Share via

"How can i optimize a 5 TB daily ETL workload in Azure Databricks orchestrated through Azure Data Factory?"

Arpit Shukla 21 Reputation points
2026-05-17T06:25:04.67+00:00

How can I optimize a 5 TB daily ETL workload in Azure Databricks orchestrated through Azure Data Factory?

Please include specific recommendations for cluster sizing, partitioning strategy, Delta Lake optimization, incremental loading, file compaction, parallel notebook execution, retry/restart logic, monitoring, cost control, and handling failures within the ADF pipeline.

Azure Databricks
Azure Databricks

An Apache Spark-based analytics platform optimized for Azure.

0 comments No comments

4 answers

Sort by: Most helpful
  1. Pilladi Padma Sai Manisha 8,405 Reputation points Microsoft External Staff Moderator
    2026-05-18T04:12:15.1066667+00:00

    Hey Arpit Shukla,

    it sounds like you’re moving roughly 5 TB of data through an Azure Databricks ETL every day via Azure Data Factory.

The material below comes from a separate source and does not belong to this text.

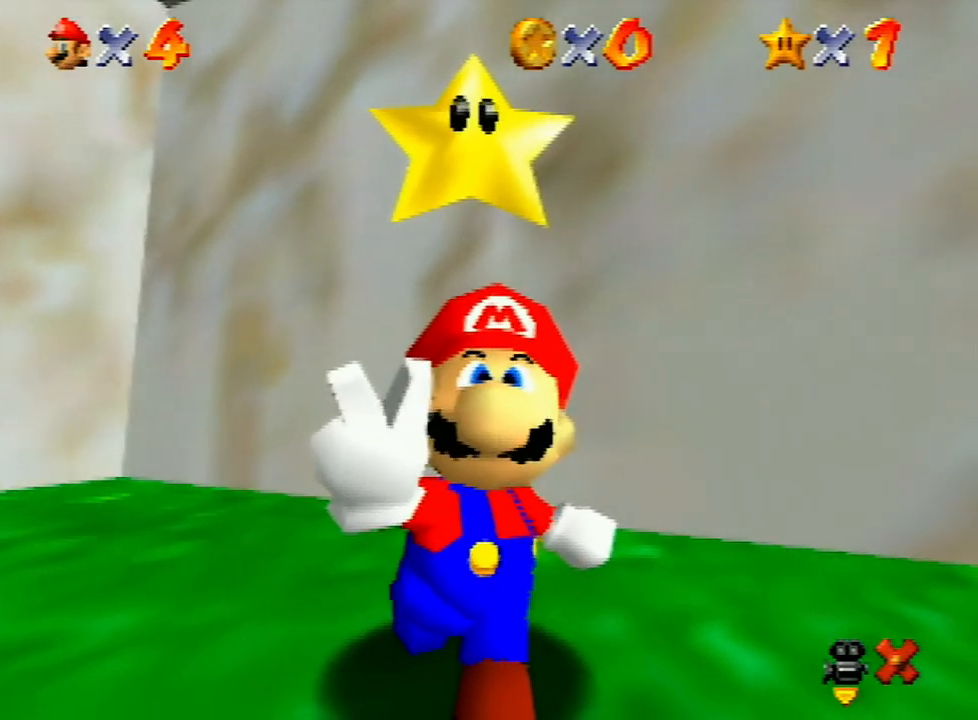
{"buttons": ["A"], "left_stick": "center", "events": [[100, "A", "up"], [167, "A", "down"], [300, "A", "up"], [367, "A", "down"], [467, "A", "up"], [500, "A", "down"]]}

That’s a serious workload, so you’ll want to tune everything end-to-end—from cluster sizing to failure handling. Here’s a collection of best practices you can apply:

    1. Cluster sizing & configuration • Start with a medium-to-large Spark cluster—e.g. 32-core driver + 16-core workers or larger—and enable autoscaling (min/max nodes) so you don’t over-provision overnight but can scale up under peak load. • Use spot/low-priority VMs for worker nodes if your jobs are fault-tolerant (retry on preemption). • Configure auto-termination (e.g. 15–30 minutes idle) to control costs. • Tune Spark configs to boost parallelism—e.g. spark.sql.shuffle.partitions to match your core count, and ensure you’re not artificially limiting parallel tasks.
    2. Partitioning strategy • Ingest data into time-based partitions (e.g. year=, month=, day= folders) so downstream reads and deletes are scoped to the latest partitions. • Within Spark, avoid manual coalesce(1) or single-partition writes—use hash or dynamic range partitioning on your high-cardinality keys to evenly distribute data. • Only repartition when you detect skew (through Spark UI); default partitioning is usually best.
    3. Delta Lake optimization • After your daily write, run Delta’s OPTIMIZE command on hot tables to compact small files into large Parquet files (~256 MB–1 GB each). • Use ZORDER BY on columns you frequently filter or join. • Schedule regular VACUUM jobs (e.g. daily) to purge stale files and keep storage efficient.
    4. Incremental loading • Leverage Delta Time Travel or a watermark column (e.g. ingest_timestamp) to only process new/changed data. • Ingestion frameworks: use Auto Loader (cloudFiles) to continuously pick up new files with schema inference and incremental markers. • If you’re running batch daily, filter your source on the date partition or watermark so you only read the 5 TB of “new” data, not historical.
    5. File compaction & maintenance • Create a dedicated Databricks job that runs nightly/weekly to compact small files on large tables. • Avoid excessive tiny file creation by tuning your streaming/batch micro-batch sizes (for structured streaming) or merge strategies in batch.
    6. Parallel notebook execution • Break your ETL into logical stages and spin up multiple Databricks job tasks or separate notebooks in parallel. • In ADF, use the “For Each” activity with notebook tasks and set a degree of parallelism to match your cluster’s cores. • Or convert to a Databricks multi-task job and kick it off from ADF.
    7. Retry & restart logic in ADF • In your ADF pipeline’s Databricks activity, set “Retry” count and interval—e.g. 3 attempts with a 5-minute wait. • Use ADF’s “On Failure” or “Until” paths to trap errors, send alerts, and optionally re-ingest only failed partitions.
    8. Monitoring & alerting • Use Azure Monitor + Log Analytics to capture cluster metrics (CPU, memory, shuffle read/write). • Enable Spark UI for each run to pinpoint long-running stages or skewed partitions. • In ADF, configure pipeline alerts on failed runs, high activity duration, or missed SLAs.
    9. Cost control • Right-size clusters via autoscale and auto-terminate. • Where possible, use spot instances for workers. • Monitor your Databricks DBU spend and set budgets/alerts in Azure Cost Management. • Archive cold data off high-performance storage tiers.
    10. Handling failures & idempotency

    • Make your ETL idempotent: use merge/upsert patterns in Delta rather than blind overwrites.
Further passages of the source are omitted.